Extrait
_____
Via sacra
Le président d’une association de professeurs de Lettres osait récemment comparer les « attaques contre l’enseignement du latin » venant du Ministère à la destruction des objets d’art de Mossoul ou les manuscrits de Tombouctou.
Pas de réponse plus pertinente que la savoureuse lettre que lui a adressée une enseignante de Lettres classiques :
Monsieur le Président,
Professeur de Lettres classiques, je découvre par hasard votre site et je suis ravie de voir que, face à tous ceux qui se répandent en lamentations sur les projets de réforme du collège, vous avez trouvé la bonne réponse : l’ excès, l’humour absurde, la démesure. Tombouctou, Mossoul, les barbares, le crime, le suicide, tout cela est excellent pour faire comprendre le ridicule des pleureurs et leur montrer leur béjaune , comme on disait chez Molière, car ce sont bien eux qui « suicident » leur cause à force de ne point raison garder et de refuser des évolutions qu’ils pourraient d’ailleurs infléchir s’ils acceptaient d’y contribuer.
Faisons évoluer les choses dans un sens positif !
C’est vrai qu’on est tellement éberlué par ces excès verbaux qu’on se demande parfois s’ils ne sont pas parodiques. Hélas non !
Les « défenseurs des langues anciennes » sont souvent de bien singuliers personnages, qui manient avec plus ou moins de dextérité la mauvaise foi, la démagogie et le narcissisme disciplinaire. Je ne parle pas de ceux qui peuvent argumenter raisonnablement, qui nous font réfléchir sur une question complexe et acceptent le dialogue. Je parle de ces furieux qui ne veulent même pas qu’on discute de la pertinence d’un enseignement spécifique au collège des langues anciennes et qui traitent de khmers rouges ou de talibans ceux qui osent avancer une autre opinion.
_____
(Éléments issus d'un jeu de données)
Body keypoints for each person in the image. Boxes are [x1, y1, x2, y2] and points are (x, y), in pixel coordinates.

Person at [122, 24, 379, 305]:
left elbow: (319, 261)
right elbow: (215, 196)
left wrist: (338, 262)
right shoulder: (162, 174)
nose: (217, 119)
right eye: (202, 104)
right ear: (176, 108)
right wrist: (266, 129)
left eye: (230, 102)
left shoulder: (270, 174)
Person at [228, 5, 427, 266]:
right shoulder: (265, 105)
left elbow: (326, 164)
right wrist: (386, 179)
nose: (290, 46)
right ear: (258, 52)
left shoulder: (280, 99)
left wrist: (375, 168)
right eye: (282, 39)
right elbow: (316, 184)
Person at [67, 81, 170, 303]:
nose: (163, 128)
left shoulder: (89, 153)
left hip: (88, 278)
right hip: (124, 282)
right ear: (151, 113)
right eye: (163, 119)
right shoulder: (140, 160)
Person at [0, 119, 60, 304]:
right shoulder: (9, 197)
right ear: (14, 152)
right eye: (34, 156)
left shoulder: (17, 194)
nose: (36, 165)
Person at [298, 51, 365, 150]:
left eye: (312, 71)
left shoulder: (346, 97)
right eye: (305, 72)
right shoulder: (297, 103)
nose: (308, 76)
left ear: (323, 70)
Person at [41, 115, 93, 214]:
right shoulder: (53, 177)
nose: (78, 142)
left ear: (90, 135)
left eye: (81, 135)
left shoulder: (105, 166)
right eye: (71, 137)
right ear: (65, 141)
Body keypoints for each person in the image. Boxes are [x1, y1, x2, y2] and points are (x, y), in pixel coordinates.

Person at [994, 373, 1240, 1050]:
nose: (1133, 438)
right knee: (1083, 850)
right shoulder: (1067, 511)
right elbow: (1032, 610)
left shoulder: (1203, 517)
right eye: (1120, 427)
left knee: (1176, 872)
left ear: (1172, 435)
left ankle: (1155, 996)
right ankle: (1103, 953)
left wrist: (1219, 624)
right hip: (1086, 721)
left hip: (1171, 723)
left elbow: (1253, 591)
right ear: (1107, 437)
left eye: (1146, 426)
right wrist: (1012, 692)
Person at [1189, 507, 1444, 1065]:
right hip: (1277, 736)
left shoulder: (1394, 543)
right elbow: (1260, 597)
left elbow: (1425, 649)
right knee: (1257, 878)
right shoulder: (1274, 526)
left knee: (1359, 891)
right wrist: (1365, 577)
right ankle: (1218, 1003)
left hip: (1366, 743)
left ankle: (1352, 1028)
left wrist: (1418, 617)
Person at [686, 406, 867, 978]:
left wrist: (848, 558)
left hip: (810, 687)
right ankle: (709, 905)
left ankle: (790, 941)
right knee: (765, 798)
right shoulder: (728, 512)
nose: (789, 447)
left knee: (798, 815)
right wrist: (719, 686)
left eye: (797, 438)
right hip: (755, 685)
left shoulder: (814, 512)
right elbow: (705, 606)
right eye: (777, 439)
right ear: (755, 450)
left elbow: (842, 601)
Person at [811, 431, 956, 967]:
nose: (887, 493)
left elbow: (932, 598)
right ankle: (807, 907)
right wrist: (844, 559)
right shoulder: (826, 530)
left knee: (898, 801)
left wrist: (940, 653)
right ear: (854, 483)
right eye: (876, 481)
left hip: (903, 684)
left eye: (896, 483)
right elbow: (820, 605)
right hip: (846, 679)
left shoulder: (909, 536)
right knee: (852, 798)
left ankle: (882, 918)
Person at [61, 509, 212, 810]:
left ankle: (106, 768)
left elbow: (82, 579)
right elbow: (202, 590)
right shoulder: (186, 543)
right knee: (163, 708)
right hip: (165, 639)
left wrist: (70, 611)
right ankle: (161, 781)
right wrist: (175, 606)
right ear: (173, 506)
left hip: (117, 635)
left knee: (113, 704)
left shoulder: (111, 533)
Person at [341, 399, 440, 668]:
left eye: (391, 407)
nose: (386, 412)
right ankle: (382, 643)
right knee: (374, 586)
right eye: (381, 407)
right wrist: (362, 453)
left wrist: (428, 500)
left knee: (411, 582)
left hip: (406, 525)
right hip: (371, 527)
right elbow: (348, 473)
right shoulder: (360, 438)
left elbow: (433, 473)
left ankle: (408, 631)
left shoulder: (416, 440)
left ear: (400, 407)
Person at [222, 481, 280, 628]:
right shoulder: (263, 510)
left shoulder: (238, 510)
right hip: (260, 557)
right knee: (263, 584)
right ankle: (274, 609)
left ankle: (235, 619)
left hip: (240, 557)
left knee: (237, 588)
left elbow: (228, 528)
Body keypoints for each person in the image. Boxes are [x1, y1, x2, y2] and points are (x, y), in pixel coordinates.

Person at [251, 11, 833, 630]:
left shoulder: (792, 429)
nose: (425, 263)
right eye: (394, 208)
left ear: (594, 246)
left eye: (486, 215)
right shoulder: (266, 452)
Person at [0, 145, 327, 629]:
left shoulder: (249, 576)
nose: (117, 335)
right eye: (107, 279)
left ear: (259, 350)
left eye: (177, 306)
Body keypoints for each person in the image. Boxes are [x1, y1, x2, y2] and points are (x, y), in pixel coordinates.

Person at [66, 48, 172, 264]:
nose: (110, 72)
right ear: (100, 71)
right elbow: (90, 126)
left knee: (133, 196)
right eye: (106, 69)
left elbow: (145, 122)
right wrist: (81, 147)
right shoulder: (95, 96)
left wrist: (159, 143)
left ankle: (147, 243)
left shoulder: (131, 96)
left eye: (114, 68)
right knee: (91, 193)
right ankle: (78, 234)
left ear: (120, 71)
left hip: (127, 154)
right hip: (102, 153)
_____
Poursuivez le texte sur l'enseignement du latin au collège en reprenant juste après sa dernière phrase.

Zone de réponse
Pourtant, un illustre spécialiste, Paul Veyne, va beaucoup plus loin et revendique l’idée de ne garder l’enseignement structuré et systématique du latin et du grec qu’à l’université.
Ce que propose le ministère est d’une part d’intégrer, encore plus qu’aujourd’hui, les langues et cultures de l’Antiquité à l’enseignement du français, et d’autre part de prévoir une thématique spéciale dans le cadre des « enseignements pratiques interdisciplinaires » avec une possibilité de dérogation à la règle d’ateliers tournants, concession faite aux partisans d’une continuité pour les langues anciennes sur les trois ans du cycle. Il ne s’agirait en aucun cas de la disparition des langues anciennes, mais de leur intégration plus profonde aux programmes ordinaires.
Les arguments utilisés par les adorateurs des langues anciennes sont connus : on a besoin de connaitre nos racines (un mot cependant qu’il convient de revisiter à l’heure des « français de souche »), le latin et le grec sont utiles pour la compréhension de beaucoup de mots et d’expressions du français d’aujourd’hui, ces langues forment l’esprit, etc. (suite…)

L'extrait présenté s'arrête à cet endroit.